10. The Narrow Path, Francis Selormey [Ghana]. I read this beautiful book when I was a child, nine, maybe ten and I haven’t reread it since so I’ve forgotten all the character names and most of the plot. But I still remember generalities and how moved I was by its end even at that age. It’s about the relationship between a Ghanaian father and his son. In typical African father style, he cautions his son with an iron fist and the cane whenever he falters. I remember I thought that father really hated his son as I was reading the book. But as the son prepares to go to secondary school in Kumasi and his belongings are being assembled, I was shocked and very impressed by the way Francis Selormey ended the novel, “…There were tears in my father’s eyes.” If you ask me how We Need New Names or Happiness, like Water, books which I read just last year, ended I won’t even remember. But I still vividly remember how The Narrow Path ended. It was with that last sentence that I knew that, the father loved his son. He only punished him to make him a better person. Personally, I endorse the controlled use of the cane, (My father had me spanked too when I was a child and it helped me a lot). I disagree with the west on their zero caning dogma. What makes caning bad is the senseless beating of children out of fiery anger to the point of injury and bleeding. That’s when it becomes parental abuse.
____________

* I have linked some of the titles to posts within ImageNations, where such reviews are available. Note that my views on these books may differ from Nana Yaw's and so this must be borne in mind when reading them.

Thursday, March 01, 2012

February in Review and Projections for March

February was also a good reading month. Despite the fact that it is two days short of January, the reading rate was not affected. I enjoyed almost every book I read in this month and I fulfilled all the books I projected to read.

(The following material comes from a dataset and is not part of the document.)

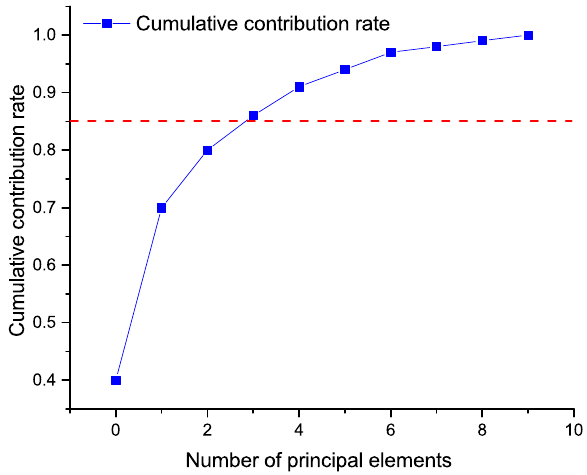
Figure 1. Cumulative contribution rate method to determine the number of principal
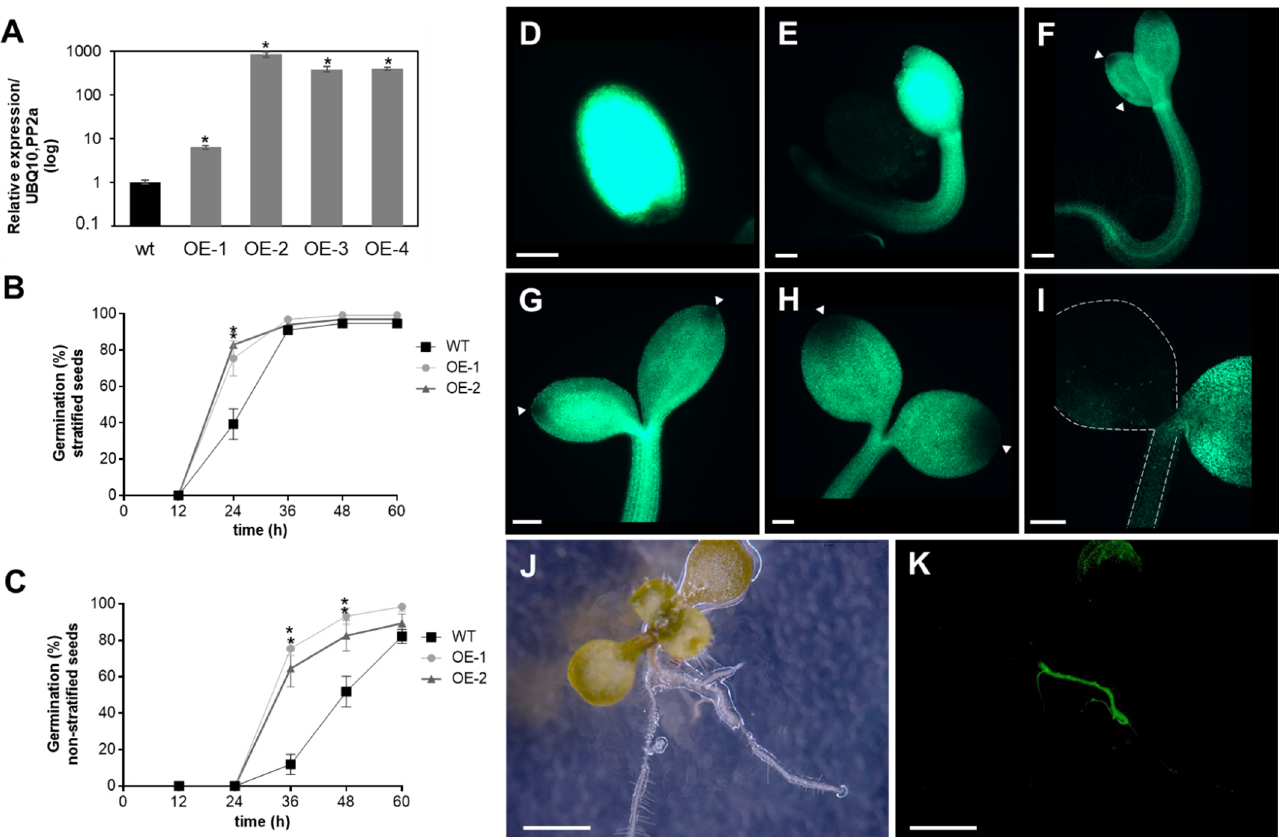
Figure 4. Analysis of AtAPx-R-YFP overexpressing plants. ( A ) Relative expression of AtAPx-R-YFP OE lines. Two-week- old seedlings from wild-type Col-0 and four independent transgenic lines were analyzed by RT-qPCR. Gene expression analysis was normalized by two reference genes: PP2A (At1g13320) and UBQ10 (At4g05320). Each time point consisted of three biological replicates ( n = 5) and four technical replicates. ( B ) Time-course germination of stratified and ( C ) non- stratified seeds of two representative AtAPx-R-YFP OE lines and wild-type Col-0. Each time point consisted of three bio- logical replicates ( n = 45). Two independent experiments were performed. ( D – I ) Seeds from AtAPx-R-YFP OE-2 line were germinated in light and analyzed throughout early stages of plant development. Arrowheads indicate early loss of APx- R-YFP fluorescence. Dashed lines were added for plant outlines determination. ( J , K ) Representative 10-days-old plant from AtAPx-R-YFP OE-1 line analyzed under a stereomicroscope. (J) Bright field; and ( D – I , K ) YFP fluorescence. * Signif- icant difference according to Student’s t-test ( p < 0.05). Scale ( D ) 400 µm; ( E – I ) 200 µm; and ( J , K ) 1 mm.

Like January, I read a total number of 7 books and 4 single stories (uncollected short stories), 2 less than in January. However, the total number of pages read was 1795 compared with 1787 in January; this makes it a rate of 61.90 pages per day in February compared to 57.65 in January. I do these things for fun and my excel sheet does the estimation based on the formulas I have provided. It's just fun but I try not to make the stats take over the fun in reading. 

The following books are the books read:
  1. Palace Walk by Naguib Mahfouz (for the African Reading Challenge, Top 100 Books Reading Challenge and Chunkster Challenge)
  2. Sula by Toni Morrison
  3. Theatre by W. Somerset Maugham (for the Top 100 Books Reading Challenge)
  4. Harare North by Brian Chikwava
  5. Our Endangered Values: America's Moral Crisis by Jimmy Carter
  6. Blindness by Jose Saramago
  7. Maru by Bessie Head
The single stories read as part of the 100 Shots of Shorts Challenge and reviewed for the Short Story Monday are:
  1. Lenny Hearts Eunice by Gary Shteyngart
  2. Dayward by ZZ Packer
  3. The Kid by Salvatore Scibona
  4. Twins C. E. Morgan
I promised to go shopping for African books but I have not and I don't think I can make it within this month or the next. Consequently, I will be running down on my African books, making do with the few I have still not read, which means that my reading this month will be skewed towards non-African books, somewhat. I am not abandoning ImageNations' vision though.

In March, I will be reading the 2010 Caine Prize anthology  A Life in Full and Other Stories for the Short Story Monday series. This anthology is made up of two parts: the first part is the Caine Prize 2010 Shortlisted stories, which I read last year as single stories and the second part is The CDC Caine Prize African Writers' Workshop Stories 2010. The first part would be excluded. I also intend to read Zadie Smith's White teeth for the Top 100 Books Reading Challenge and the Chunkster Reading Challenge. Aldous Huxley's Brave New World is also on the shelf. I will read this to complete the trilogy of dystopias which began with 1984 and The Handmaid's Tale. For the African Books I have Shimmer Chinodya's Harvest of Thorns, which will also serve as the Commonwealth Writers Prize Winners Reading Challenge.

I hope March will be as successful as February.